Your goal – Write out these lines without change, starting at the line that contains "country: Ecuador" and ending at the line that contains "genus: Babiana", both included.

Working data –
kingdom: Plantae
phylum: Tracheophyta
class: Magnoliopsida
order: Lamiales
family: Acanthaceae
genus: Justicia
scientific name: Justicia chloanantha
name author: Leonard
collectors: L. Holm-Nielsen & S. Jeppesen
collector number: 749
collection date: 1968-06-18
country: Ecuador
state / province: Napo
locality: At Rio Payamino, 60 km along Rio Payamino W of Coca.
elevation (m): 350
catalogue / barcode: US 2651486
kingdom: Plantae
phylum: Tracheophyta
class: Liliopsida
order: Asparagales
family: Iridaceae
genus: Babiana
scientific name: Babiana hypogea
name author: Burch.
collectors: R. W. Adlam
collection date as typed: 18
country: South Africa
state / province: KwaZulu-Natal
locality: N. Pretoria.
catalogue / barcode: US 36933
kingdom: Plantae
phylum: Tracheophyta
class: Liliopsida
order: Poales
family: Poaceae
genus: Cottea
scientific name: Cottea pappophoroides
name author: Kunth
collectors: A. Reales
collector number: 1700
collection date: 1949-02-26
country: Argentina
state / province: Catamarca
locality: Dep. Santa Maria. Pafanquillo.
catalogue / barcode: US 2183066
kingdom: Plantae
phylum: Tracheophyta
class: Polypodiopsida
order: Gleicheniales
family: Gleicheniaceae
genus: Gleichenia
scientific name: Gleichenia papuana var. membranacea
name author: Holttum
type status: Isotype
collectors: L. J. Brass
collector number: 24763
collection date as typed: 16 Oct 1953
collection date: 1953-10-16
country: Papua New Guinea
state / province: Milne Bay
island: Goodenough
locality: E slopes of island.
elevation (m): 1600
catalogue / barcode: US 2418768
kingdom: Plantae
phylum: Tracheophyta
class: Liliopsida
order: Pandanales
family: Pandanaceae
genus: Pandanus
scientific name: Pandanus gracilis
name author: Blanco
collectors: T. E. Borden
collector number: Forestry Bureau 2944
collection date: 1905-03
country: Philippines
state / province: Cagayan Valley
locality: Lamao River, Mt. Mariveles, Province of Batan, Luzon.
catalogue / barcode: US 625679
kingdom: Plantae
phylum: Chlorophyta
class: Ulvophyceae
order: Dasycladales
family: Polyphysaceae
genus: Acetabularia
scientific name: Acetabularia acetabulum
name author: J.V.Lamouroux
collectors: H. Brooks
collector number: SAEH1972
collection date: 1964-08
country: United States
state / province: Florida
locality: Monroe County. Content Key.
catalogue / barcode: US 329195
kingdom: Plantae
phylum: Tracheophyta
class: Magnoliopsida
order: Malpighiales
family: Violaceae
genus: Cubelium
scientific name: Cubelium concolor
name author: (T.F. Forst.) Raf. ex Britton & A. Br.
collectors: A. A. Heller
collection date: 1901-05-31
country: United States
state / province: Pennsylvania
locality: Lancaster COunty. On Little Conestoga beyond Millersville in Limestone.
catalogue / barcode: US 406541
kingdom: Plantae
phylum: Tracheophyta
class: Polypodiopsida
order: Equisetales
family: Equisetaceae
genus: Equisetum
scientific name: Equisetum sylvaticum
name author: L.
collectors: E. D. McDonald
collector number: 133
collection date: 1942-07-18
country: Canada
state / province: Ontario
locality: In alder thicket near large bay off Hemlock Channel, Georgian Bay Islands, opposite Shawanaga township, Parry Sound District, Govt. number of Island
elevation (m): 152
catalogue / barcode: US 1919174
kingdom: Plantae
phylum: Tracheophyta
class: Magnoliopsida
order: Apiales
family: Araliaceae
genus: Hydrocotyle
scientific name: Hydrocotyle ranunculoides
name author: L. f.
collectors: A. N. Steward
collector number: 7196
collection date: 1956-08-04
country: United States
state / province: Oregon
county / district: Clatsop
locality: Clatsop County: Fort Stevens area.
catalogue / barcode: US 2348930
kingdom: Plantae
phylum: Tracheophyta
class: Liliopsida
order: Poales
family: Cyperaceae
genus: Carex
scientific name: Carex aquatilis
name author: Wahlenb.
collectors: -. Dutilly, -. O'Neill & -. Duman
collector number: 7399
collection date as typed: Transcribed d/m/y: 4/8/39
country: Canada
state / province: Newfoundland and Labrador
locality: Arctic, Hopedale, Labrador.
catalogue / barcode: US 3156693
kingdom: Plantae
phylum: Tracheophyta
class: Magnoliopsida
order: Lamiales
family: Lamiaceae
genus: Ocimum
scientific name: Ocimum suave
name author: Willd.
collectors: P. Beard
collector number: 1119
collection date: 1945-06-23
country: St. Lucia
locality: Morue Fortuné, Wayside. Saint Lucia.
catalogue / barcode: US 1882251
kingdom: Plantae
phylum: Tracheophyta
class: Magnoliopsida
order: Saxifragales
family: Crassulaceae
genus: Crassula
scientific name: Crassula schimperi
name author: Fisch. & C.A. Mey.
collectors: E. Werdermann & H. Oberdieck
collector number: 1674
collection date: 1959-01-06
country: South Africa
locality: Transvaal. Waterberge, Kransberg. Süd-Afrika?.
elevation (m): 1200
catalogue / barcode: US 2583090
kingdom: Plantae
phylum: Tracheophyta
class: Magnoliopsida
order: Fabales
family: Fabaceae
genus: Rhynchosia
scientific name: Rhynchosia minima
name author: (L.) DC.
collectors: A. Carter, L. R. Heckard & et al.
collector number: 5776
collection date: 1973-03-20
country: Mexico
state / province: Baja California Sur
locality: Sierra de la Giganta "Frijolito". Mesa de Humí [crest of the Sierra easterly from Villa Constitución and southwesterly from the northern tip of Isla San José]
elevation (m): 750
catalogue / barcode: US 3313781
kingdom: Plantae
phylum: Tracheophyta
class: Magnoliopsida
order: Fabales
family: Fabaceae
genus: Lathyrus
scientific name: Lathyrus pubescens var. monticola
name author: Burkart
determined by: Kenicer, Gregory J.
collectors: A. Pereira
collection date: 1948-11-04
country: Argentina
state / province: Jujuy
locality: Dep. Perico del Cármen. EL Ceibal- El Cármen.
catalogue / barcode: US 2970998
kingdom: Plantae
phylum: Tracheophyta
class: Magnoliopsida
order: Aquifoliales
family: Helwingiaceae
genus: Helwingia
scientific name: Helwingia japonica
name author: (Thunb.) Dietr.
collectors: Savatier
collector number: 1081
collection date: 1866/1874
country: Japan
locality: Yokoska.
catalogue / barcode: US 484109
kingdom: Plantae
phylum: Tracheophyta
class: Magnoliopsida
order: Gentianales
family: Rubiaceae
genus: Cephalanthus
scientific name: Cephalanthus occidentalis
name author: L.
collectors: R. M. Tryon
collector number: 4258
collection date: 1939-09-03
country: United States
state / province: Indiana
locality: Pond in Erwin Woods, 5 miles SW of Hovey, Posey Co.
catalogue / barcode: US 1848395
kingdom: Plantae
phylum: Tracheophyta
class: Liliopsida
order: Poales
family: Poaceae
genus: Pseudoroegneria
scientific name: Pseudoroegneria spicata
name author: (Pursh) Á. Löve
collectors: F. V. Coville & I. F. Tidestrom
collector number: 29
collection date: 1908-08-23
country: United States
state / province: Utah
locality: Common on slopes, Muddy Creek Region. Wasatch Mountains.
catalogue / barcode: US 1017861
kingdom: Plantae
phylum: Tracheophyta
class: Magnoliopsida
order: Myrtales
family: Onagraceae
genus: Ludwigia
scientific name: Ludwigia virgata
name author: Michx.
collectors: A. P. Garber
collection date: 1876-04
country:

The answer –
country: Ecuador
state / province: Napo
locality: At Rio Payamino, 60 km along Rio Payamino W of Coca.
elevation (m): 350
catalogue / barcode: US 2651486
kingdom: Plantae
phylum: Tracheophyta
class: Liliopsida
order: Asparagales
family: Iridaceae
genus: Babiana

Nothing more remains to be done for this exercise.